- Chester W. Keatts
- Born: September 25, 1854 Little Rock, Arkansas, US
- Died: January 16, 1908 (aged 53)
- Occupation: U.S. Deputy Marshall
- Known for: Co-founded the Mosaic Templars of America in Little Rock, Arkansas

= Chester W. Keatts =

American politician and fraternal order founder

Chester W. Keatts (1854–1908), a former slave, co-founded the Mosaic Templars of America in Little Rock, Arkansas. He worked for the railway mail service, federal court, and as a lawman. He campaigned for two offices as a member of the Republican Party and initially received the majority of votes, but was not formally elected due to ballot interference by the Democrats.

==Early life==
Keatts was born into slavery in Little Rock, Arkansas on September 25, 1854. Slavery was abolished in 1865, following the American Civil War. He completed his common school education in 1874. (Note: Public education was offered to African Americans in Pulaski County beginning in the Reconstruction era. John E. Bush, also educated by the system, became a Little Rock Capital Hill school principal.)

==Career==
He farmed up to 1875, (Note: It is also said that he was a farmer until he was 24 years of age.) when he became a clerk for the U.S. Railway Mail Service, a position he held until 1890, during which time he was promoted three times.

Keatts was a Republican politician. In the 1890s, he was elected Pulaski County Circuit Clerk by an overwhelming majority, but was "counted out by the opposing party". Judge Henry Clay Caldwell appointed him to the position of crier and messenger of the United States Court of Appeals for the Eighth Circuit. Judge John A. Williams of the United States District Court for the Eastern District of Arkansas appointed him receiver of the Little Rock Traction and Electric Company in 1895, which required him to make a bond of $40,000. He was able to make the bond due to his stature in the community and personal holdings.

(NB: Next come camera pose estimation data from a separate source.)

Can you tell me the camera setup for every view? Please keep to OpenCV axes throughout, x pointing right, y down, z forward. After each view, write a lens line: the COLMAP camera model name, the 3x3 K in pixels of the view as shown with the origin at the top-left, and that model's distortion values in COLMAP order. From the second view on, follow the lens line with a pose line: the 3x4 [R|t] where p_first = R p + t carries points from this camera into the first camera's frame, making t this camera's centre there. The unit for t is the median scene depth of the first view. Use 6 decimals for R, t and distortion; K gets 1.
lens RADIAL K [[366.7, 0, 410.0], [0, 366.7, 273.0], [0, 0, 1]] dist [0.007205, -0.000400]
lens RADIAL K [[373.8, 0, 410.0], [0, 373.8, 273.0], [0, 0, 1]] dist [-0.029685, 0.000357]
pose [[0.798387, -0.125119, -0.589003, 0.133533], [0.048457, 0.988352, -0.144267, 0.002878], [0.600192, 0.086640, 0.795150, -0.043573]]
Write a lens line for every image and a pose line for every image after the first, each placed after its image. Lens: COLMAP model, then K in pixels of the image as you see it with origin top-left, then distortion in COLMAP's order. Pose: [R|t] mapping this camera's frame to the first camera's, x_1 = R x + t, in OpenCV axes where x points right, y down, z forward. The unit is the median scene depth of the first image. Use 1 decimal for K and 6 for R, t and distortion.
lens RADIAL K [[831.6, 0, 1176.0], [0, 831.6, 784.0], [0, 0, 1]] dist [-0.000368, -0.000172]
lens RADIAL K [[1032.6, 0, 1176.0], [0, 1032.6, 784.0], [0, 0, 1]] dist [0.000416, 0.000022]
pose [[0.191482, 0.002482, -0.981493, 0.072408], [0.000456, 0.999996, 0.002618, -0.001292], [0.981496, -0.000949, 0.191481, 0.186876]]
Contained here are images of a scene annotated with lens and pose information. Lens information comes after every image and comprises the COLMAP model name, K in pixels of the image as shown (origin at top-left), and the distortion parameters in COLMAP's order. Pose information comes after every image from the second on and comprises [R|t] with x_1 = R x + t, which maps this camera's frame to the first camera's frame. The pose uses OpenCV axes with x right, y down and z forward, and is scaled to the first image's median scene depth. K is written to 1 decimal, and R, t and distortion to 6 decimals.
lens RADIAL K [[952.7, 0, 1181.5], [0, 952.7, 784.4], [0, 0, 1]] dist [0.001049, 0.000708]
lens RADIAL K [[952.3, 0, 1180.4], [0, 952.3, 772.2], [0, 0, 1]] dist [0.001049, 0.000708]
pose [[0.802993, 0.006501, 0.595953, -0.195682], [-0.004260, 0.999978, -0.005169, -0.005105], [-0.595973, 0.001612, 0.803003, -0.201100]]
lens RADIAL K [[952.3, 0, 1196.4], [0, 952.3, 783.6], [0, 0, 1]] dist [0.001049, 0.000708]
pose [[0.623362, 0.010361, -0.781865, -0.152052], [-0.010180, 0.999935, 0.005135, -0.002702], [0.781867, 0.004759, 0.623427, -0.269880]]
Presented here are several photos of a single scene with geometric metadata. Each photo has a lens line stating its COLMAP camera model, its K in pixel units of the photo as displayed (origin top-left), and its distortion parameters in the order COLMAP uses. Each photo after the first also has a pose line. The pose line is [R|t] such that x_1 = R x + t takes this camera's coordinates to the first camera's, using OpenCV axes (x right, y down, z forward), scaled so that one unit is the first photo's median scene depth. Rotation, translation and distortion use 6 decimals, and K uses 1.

In 1896, he was made U.S. Deputy Marshall of the Eastern District of Arkansas. He was also Deputy Constable of Big Rock Township for several years. He ran for Little Rock police court judge, (Note: Merriam Webster defines police court as "a court of record that has jurisdiction over various minor offenses (such as breach of the peace) and the power to bind over for trial in a superior court or for a grand jury persons accused of more serious offenses.") a position he won by a large majority, but was counted out, like his election to Circuit Clerk.

==Mosaic Templars==

They chose the name Mosaic Templars to reflect their religious motivations: they sought to provide leadership and succor for African Americans in the years after Reconstruction just as Moses had done for the Children of Israel during the escape from Egypt in the biblical story of Exodus.
— —Nina Mjagkij, Organizing Black America

With his friend, John E. Bush, he founded the Mosaic Templars to provide life and burial insurance, in 1882. The organization was incorporated in Arkansas on May 24, 1883. They were initially motivated by the sight of former slaves having to beg for money to help overcome illness or pay for the burial of family members. Local temples were established to accept members, who were initiated into the group by conferring of eight secret initiation degrees. In August 1883, chambers were established for female members, having their own organizational rites and rituals. It became one of the largest African American organizations. The organization also came to offer support to individuals who wanted to start their own business and savings and loan services. Keatts served as Grand Mosaic Master until his death.

==Personal life==
In 1881, he was married to Mary Warren. He was a member of the Knights of Pythias of North America, South America, Europe, Asia, Africa and Australia, Grand United Order of Odd Fellows in America, and Prince Hall Freemasonry. He was a trustee of the First Baptist Church in Little Rock.

Beginning in 1905, he was afflicted with dropsy. Keatts died at his home of pneumonia on January 16, 1908 and was buried at the Oakland-Fraternal Cemetery in Little Rock. In his will, Keatts left his estate to his wife, Mary. His mother, Mariah Wisham, contested the will a week after his death, suing for financial support. (Note: In an obituary, his mother and wife were the only named survivors.)